Nascida em uma família com outros 4 irmãos, Paulett conta que a família sempre achou que era seria gay. “Sempre me senti feminina desde criança. até quando eu usava roupas masculinas sempre me senti feminina. Eles tratavam até com naturalidade, mas depois que foram verificando que eu era trans tive alguns conflitos que são até esperados. Hoje, eles me respeitam e me amam. Tenho muita sorte nesse sentido”, explica.
Nome forte
Paulett não usa o sobrenome Furacão à toa. Juntos, eles simbolizam força e luta conta a transfobia. “O nome Paulett me representa e o furacão muito mais. É um nome forte. É um nome de trans.Essa é a nossa identidade. Nós estamos nos distanciando na mulher biológica. Eu não gosto de ser chamada de mulher. Eu gosto de ser chamada de trans feminina. Meus filhos, quando eu adotar, vão levar o Furacão. Eu quero que eles se orgulhem da mãe deles por ela ser uma trans”, defende.
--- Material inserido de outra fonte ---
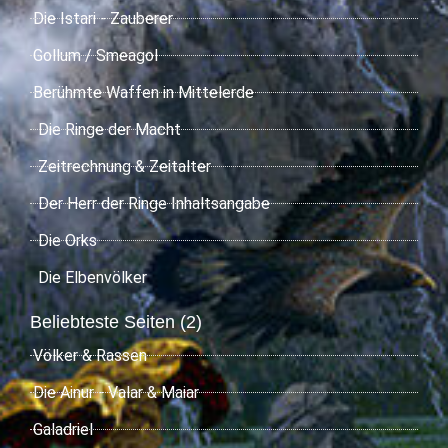
Die Istari - Zauberer
Gollum / Smeagol
Berühmte Waffen in Mittelerde
Die Ringe der Macht
Zeitrechnung & Zeitalter
Der Herr der Ringe Inhaltsangabe
Die Orks
Die Elbenvölker
Beliebteste Seiten (2)
Völker & Rassen
Die Ainur - Valar & Maiar
Galadriel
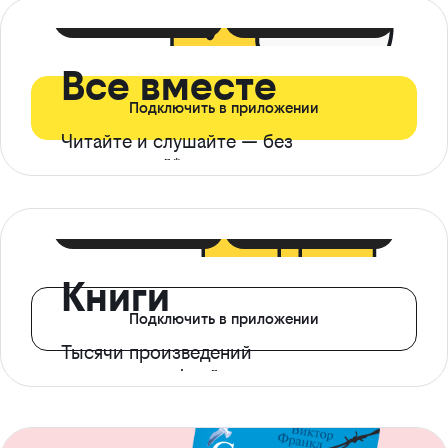
399 ₽ в мес
21 ₽ в день
Все вместе
Подключить в приложении
Читайте и слушайте — без
ограничений*
299 ₽ в мес
14 ₽ в день
Книги
Подключить в приложении
Тысячи произведений
с доступом офлайн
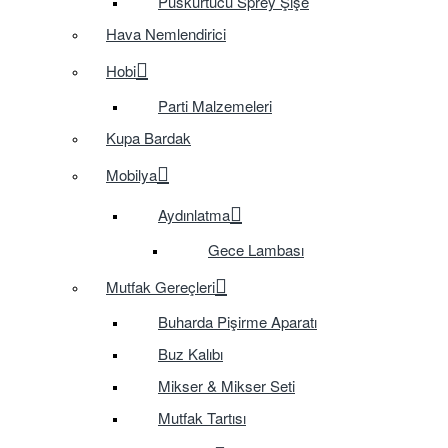
Püskürtücü Sprey Şişe
Hava Nemlendirici
Hobi
Parti Malzemeleri
Kupa Bardak
Mobilya
Aydınlatma
Gece Lambası
Mutfak Gereçleri
Buharda Pişirme Aparatı
Buz Kalıbı
Mikser & Mikser Seti
Mutfak Tartısı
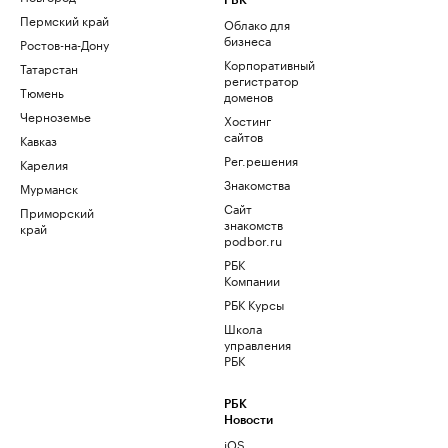
РБК
Пермский край
Облако для
бизнеса
Ростов-на-Дону
Корпоративный
Татарстан
регистратор
Тюмень
доменов
Черноземье
Хостинг
сайтов
Кавказ
Рег.решения
Карелия
Знакомства
Мурманск
Сайт
Приморский
знакомств
край
podbor.ru
РБК
Компании
РБК Курсы
Школа
управления
РБК
РБК
Новости
iOS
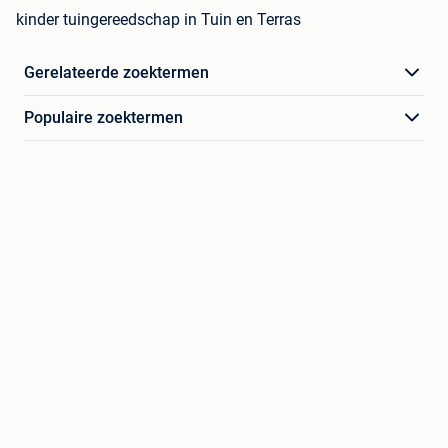
kinder tuingereedschap in Tuin en Terras
Gerelateerde zoektermen
Populaire zoektermen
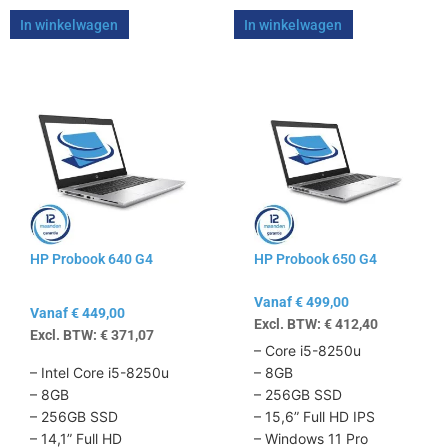
In winkelwagen
In winkelwagen
Dit
Dit
product
product
heeft
heeft
meerdere
meerdere
variaties.
variaties.
Deze
Deze
optie
optie
kan
kan
HP Probook 640 G4
HP Probook 650 G4
gekozen
gekozen
worden
worden
Vanaf
€
499,00
op
op
Vanaf
€
449,00
Excl. BTW:
€
412,40
de
de
Excl. BTW:
€
371,07
productpagina
productpagina
– Core i5-8250u
– Intel Core i5-8250u
– 8GB
– 8GB
– 256GB SSD
– 256GB SSD
– 15,6” Full HD IPS
– 14,1” Full HD
– Windows 11 Pro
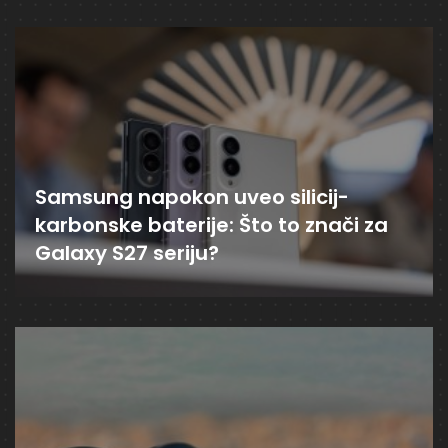
Samsung napokon uveo silicij-
karbonske baterije: Što to znači za
Galaxy S27 seriju?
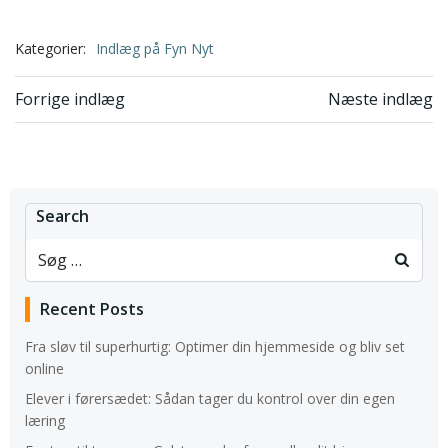
Kategorier:
Indlæg på Fyn Nyt
Indlægsnavigation
Indlægsnavi
Forrige indlæg
Næste indlæg
Search
Recent Posts
Fra sløv til superhurtig: Optimer din hjemmeside og bliv set
online
Elever i førersædet: Sådan tager du kontrol over din egen
læring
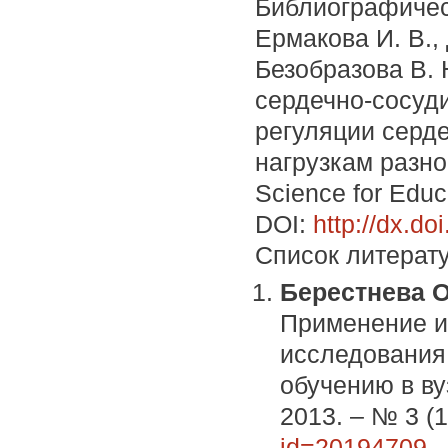
Библиографичес
Ермакова И. В., 
Безобразова В. 
сердечно-сосуд
регуляции серде
нагрузкам разно
Science for Educ
DOI:
http://dx.d
Список литерат
Берестнева О.
Применение и
исследования
обучению в ву
2013. – № 3 (1
id=20194709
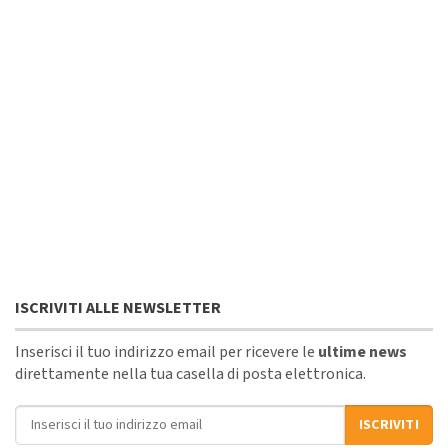
ISCRIVITI ALLE NEWSLETTER
Inserisci il tuo indirizzo email per ricevere le
ultime news
direttamente nella tua casella di posta elettronica.
Indirizzo email
ISCRIVITI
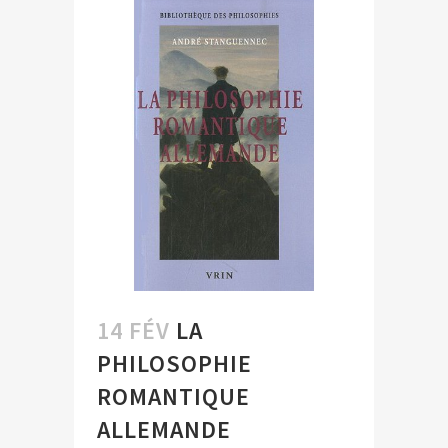
14 FÉV
LA
PHILOSOPHIE
ROMANTIQUE
ALLEMANDE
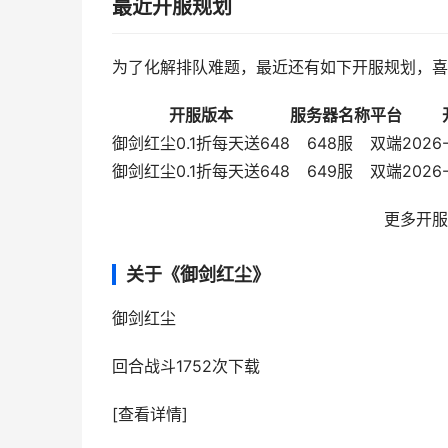
最近开服规划
为了化解排队难题，最近还有如下开服规划，喜
开服版本
服务器名称
平台
御剑红尘0.1折每天送648
648服
双端
2026-
御剑红尘0.1折每天送648
649服
双端
2026-
更多开服
关于《御剑红尘》
御剑红尘
回合战斗
1752次下载
[查看详情]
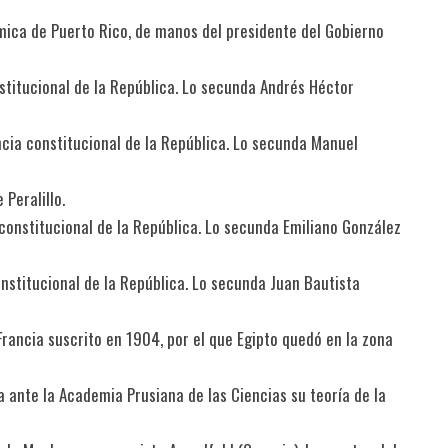
mica de Puerto Rico, de manos del presidente del Gobierno
stitucional de la República. Lo secunda Andrés Héctor
cia constitucional de la República. Lo secunda Manuel
Peralillo.
constitucional de la República. Lo secunda Emiliano González
stitucional de la República. Lo secunda Juan Bautista
Francia suscrito en 1904, por el que Egipto quedó en la zona
ta ante la Academia Prusiana de las Ciencias su teoría de la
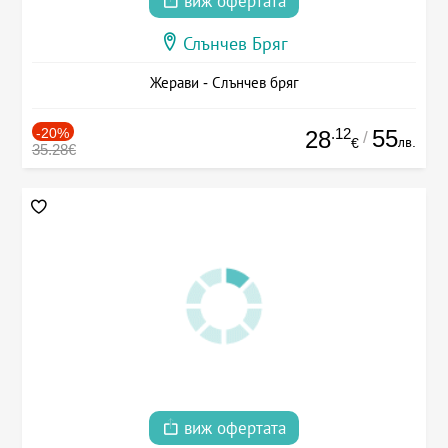
виж офертата
Слънчев Бряг
Жерави - Слънчев бряг
-20%
.12
55
28
/
лв.
€
35.28€
виж офертата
A construção da sua identidade foi toda feita no bairro do Nordeste de Amaralina. “A sociedade tem muito preconceito com o nosso bairro, que é periférico. Mas aqui todas as trans são respeitadíssimas. A comunidade nos abraça e não só os LGBTs”, explica Paulett. O bairro tem um simbolismo de resistência na vida de Paulett. “Quando era mais jovem reuníamos todas as trans na praça do Colégio Estadual Manuel Devoto (foto abaixo) que é um espaço de resistência que começamos a usar depois que uma trans foi assassinada no outro lugar que nos reuníamos para conversar”, relembra Paulett.